| HOW TO COMPLETE THIS TASK |
No pictures, everything else exact: set down the entries in full.

| DATA RECORDS |

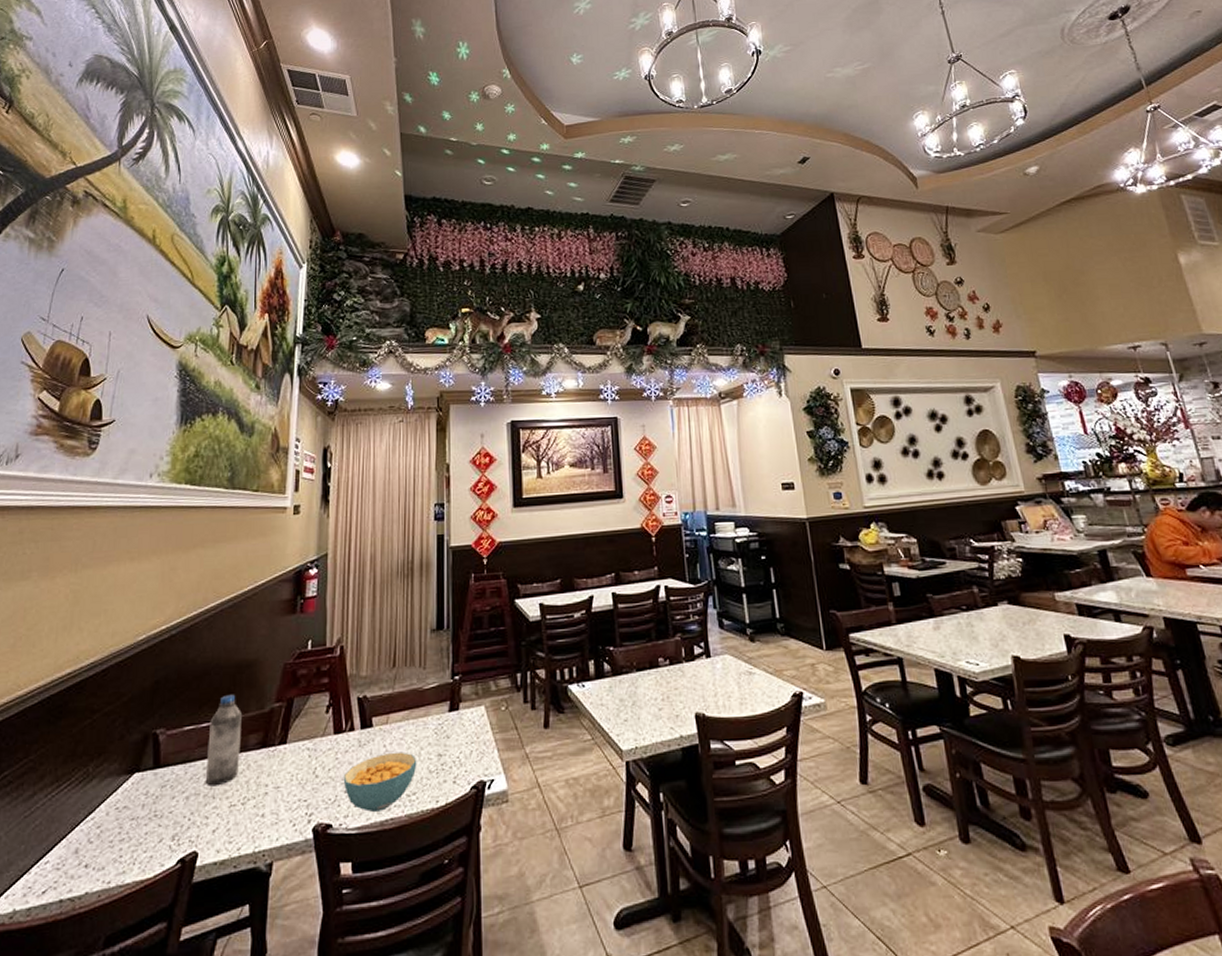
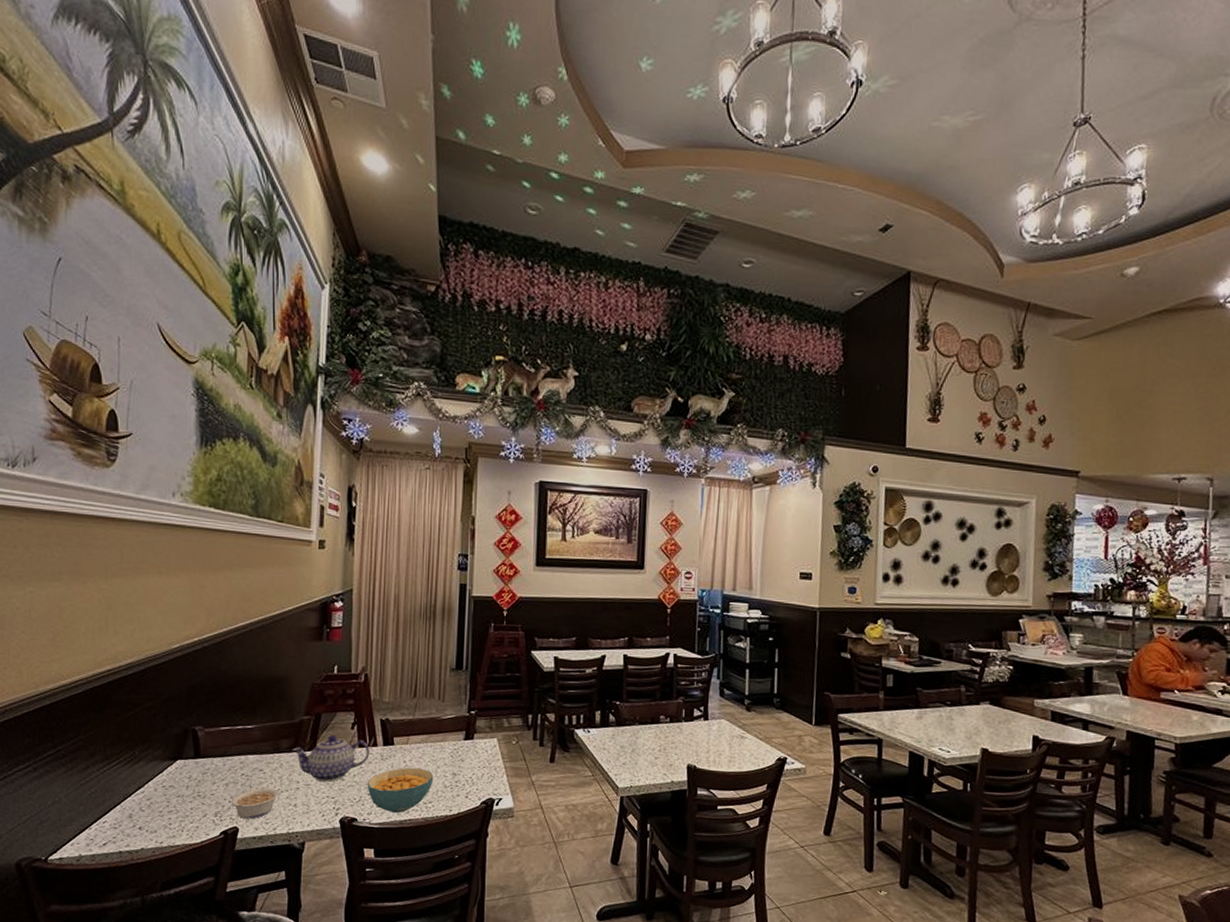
legume: none [191,796,247,840] -> present [231,787,280,819]
water bottle: present [205,694,243,787] -> none [242,704,275,778]
teapot: none [261,721,346,782] -> present [292,734,370,782]

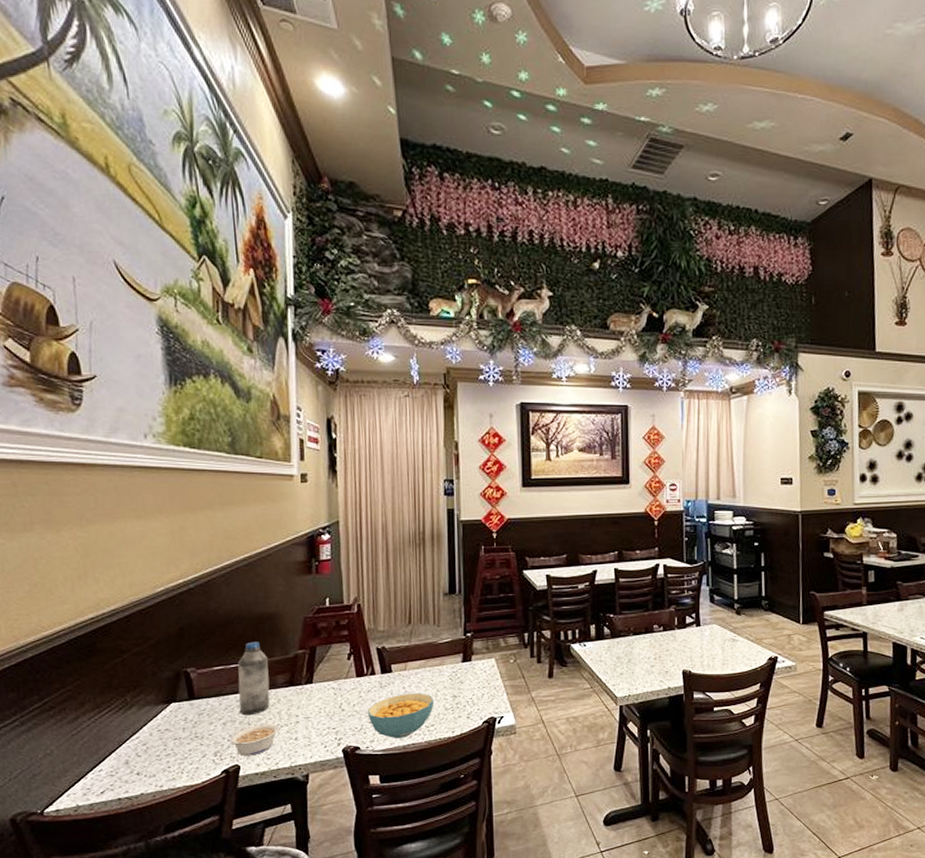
water bottle: none [242,704,275,778] -> present [238,641,270,715]
teapot: present [292,734,370,782] -> none [289,666,368,713]

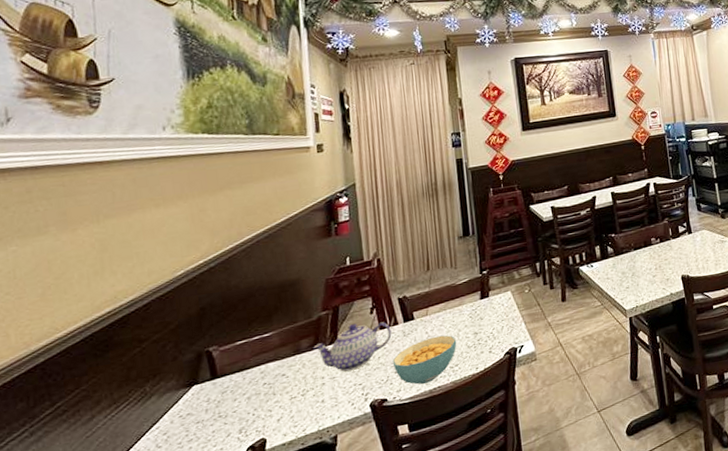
legume: present [230,724,280,756] -> none [255,389,306,428]
water bottle: present [238,641,270,715] -> none [261,309,295,386]
teapot: none [289,666,368,713] -> present [313,322,392,372]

| SOLUTION TO THE EXERCISE |
legume: none [191,796,247,840] -> present [231,787,280,819]
water bottle: present [205,694,243,787] -> none [242,704,275,778]
teapot: none [261,721,346,782] -> present [292,734,370,782]

water bottle: none [242,704,275,778] -> present [238,641,270,715]
teapot: present [292,734,370,782] -> none [289,666,368,713]

legume: present [230,724,280,756] -> none [255,389,306,428]
water bottle: present [238,641,270,715] -> none [261,309,295,386]
teapot: none [289,666,368,713] -> present [313,322,392,372]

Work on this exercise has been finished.